Some of the artists are quite talented. BT stands out as a potentially shrewd artist, already branching out into film soundtracks and other areas where he might have some career longevity. Ween, while an acquired taste, has already shown legs in the industry. The Apples in Stereo and Robert Bradley's Blackwater Surprise put on energetic live shows, and would be worth seeing if they come to your town. Most of the rest are pretty disposable.
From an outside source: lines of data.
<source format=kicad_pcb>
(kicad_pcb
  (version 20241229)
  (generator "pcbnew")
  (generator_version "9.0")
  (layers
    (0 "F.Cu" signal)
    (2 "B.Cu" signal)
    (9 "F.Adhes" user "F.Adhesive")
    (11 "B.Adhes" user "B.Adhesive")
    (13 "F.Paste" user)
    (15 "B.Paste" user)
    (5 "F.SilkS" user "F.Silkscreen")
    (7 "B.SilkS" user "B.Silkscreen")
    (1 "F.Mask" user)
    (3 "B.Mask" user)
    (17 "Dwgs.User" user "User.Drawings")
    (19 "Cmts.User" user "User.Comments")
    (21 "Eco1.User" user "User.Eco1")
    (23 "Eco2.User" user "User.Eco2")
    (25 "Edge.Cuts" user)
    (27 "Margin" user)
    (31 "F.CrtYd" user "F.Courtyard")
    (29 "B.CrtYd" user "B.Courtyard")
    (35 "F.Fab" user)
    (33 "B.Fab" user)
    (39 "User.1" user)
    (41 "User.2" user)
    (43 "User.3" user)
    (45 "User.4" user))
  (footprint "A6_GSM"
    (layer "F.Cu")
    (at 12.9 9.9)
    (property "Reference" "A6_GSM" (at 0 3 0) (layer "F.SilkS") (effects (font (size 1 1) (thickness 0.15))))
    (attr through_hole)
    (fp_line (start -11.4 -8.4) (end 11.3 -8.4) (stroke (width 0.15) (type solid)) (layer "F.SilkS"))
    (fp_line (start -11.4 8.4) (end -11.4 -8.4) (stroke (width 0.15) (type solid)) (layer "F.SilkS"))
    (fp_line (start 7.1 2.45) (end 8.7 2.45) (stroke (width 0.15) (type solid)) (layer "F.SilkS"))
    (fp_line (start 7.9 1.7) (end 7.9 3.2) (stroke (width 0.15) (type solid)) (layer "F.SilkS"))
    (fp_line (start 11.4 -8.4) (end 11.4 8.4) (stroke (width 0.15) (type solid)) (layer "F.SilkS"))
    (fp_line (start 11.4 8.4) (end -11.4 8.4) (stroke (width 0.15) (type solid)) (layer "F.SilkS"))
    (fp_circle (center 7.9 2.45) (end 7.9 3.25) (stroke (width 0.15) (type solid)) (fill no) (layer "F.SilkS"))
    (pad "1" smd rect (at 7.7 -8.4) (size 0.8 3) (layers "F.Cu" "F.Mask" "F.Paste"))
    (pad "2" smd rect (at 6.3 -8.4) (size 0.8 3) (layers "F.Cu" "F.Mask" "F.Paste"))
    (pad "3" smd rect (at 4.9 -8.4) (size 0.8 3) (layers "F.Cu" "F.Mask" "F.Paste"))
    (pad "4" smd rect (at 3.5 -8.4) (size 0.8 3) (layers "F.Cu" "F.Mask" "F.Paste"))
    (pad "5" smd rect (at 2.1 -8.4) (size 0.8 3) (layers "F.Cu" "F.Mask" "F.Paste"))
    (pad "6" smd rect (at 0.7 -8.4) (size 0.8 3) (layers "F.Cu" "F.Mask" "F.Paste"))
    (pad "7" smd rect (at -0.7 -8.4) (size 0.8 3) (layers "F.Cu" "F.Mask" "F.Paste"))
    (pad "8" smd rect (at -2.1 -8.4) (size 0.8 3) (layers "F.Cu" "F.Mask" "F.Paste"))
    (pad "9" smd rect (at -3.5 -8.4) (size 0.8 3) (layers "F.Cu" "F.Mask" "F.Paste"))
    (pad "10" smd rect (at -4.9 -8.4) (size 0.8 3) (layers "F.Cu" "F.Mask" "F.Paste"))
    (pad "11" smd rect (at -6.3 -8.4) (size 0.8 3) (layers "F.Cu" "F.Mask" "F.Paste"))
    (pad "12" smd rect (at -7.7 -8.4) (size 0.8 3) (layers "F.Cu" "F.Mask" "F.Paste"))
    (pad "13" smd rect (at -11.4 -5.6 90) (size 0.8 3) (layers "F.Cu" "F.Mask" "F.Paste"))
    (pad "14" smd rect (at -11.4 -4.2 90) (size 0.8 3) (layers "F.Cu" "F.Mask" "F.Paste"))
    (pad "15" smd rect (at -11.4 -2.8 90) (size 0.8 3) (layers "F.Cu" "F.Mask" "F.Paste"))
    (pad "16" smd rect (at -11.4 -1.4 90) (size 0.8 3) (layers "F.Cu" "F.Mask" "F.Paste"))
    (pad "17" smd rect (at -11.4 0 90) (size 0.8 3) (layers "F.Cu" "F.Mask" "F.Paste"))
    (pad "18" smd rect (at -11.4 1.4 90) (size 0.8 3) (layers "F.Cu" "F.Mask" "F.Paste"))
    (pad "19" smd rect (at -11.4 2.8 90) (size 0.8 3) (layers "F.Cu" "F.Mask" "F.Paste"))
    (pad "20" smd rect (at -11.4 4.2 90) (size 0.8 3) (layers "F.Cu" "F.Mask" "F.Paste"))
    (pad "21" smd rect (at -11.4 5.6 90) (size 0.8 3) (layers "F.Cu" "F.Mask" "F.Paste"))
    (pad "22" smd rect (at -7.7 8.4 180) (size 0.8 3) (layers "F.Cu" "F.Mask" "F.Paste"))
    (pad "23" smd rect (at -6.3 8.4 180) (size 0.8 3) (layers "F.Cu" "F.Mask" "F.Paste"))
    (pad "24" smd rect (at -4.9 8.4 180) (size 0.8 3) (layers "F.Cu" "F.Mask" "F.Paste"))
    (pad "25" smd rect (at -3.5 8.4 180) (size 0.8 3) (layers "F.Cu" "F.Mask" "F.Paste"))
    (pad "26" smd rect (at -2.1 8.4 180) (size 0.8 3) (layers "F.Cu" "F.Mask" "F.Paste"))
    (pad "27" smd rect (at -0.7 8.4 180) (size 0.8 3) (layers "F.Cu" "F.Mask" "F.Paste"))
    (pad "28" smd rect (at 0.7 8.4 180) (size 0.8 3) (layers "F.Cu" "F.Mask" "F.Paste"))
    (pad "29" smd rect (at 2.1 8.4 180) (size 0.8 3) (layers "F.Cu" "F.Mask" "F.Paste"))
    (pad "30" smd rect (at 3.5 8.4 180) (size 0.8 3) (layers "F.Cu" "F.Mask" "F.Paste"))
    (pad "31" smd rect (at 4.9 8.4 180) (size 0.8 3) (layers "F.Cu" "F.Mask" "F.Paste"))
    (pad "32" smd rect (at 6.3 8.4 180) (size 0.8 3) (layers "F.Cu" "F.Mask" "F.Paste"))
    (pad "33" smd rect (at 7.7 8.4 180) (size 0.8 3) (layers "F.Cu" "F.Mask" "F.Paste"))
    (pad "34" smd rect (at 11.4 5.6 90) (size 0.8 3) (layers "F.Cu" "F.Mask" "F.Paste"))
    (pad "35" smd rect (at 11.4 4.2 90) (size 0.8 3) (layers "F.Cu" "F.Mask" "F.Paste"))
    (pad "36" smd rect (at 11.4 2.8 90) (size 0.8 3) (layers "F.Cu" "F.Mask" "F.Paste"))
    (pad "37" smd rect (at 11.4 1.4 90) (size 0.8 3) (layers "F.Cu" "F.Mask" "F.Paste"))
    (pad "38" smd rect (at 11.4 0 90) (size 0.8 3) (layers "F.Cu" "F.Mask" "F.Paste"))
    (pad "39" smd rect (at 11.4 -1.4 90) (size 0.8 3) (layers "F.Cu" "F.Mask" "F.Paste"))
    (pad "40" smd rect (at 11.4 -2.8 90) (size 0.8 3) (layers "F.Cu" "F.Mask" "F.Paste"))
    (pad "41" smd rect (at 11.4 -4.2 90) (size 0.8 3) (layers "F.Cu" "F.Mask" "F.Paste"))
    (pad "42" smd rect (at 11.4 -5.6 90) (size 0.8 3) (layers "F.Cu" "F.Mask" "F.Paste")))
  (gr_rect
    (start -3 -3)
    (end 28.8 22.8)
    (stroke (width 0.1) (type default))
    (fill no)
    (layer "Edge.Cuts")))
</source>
Technically, the disc appears much like its predecessors in the series. Video is a mix of interviews, outdoor footage, club shoots, and a couple of professional music videos. Apart from the professional stuff, the bulk of the footage, while well mastered, is often cut hastily and lit awkwardly (particularly glaring is Ween's live park performance, where one camera is overexposed and the other is lit properly, causing a jarring effect as the two cut back and forth).
The Rebuttal Witnesses
Am I just getting old and I can't appreciate that crazy music those darn fool kids listen to nowadays? I'm not sure. I mean, most of the music when I was a kid was crap too, and "classic rock" stations, which are aimed at my age group, make me itchy. I love music: I have several hundred CDs ranging from rock to classical to jazz to world music. James Brown to Japanese koto. Electronica to Robert Mitchum singing calypso (yes, it is as funny as you think it is).
And I am glad Circuit 7 highlights musical acts that appeal to less mainstream audiences. Looking back at the reviews of earlier volumes, I was pleasantly surprised (and I mean that sincerely) to see them feature The Residents on the cover of volume 5. Wow, it only took 30 years for the most authentically "alternative" band in America to become "hip." However, for the most part, none of the acts on Circuit 7 really stand out as innovative. Perhaps this is exactly Warner's intention: commercial success with a series like Circuit depends on giving people a taste of something familiar with just a little extra spice added. Many of the acts on this disc will remind you of other artists and musical genres. And if you already like those artists, you might like the new ones you hear on this disc.
The packaging and "operation instructions" promise alternate video tracks and both 2.0 and 5.1 channel sound. No alternate video actually appeared on the disc, and the disc only appears to contain one soundtrack.
If you fit the demographic profile for Circuit 7, you may find one or two bands on this sampler magazine worth investigating. The disc is pretty reasonably priced ($15 list; around $10 online) and is a pretty painless way to explore the modern music scene.
Warner Brothers is released on its own recognizance, in the hopes that future volumes might take more chances and introduce the audience to really new music. Only the market will judge the quality of the artists on this disc; in that area, the court will suspend judgment.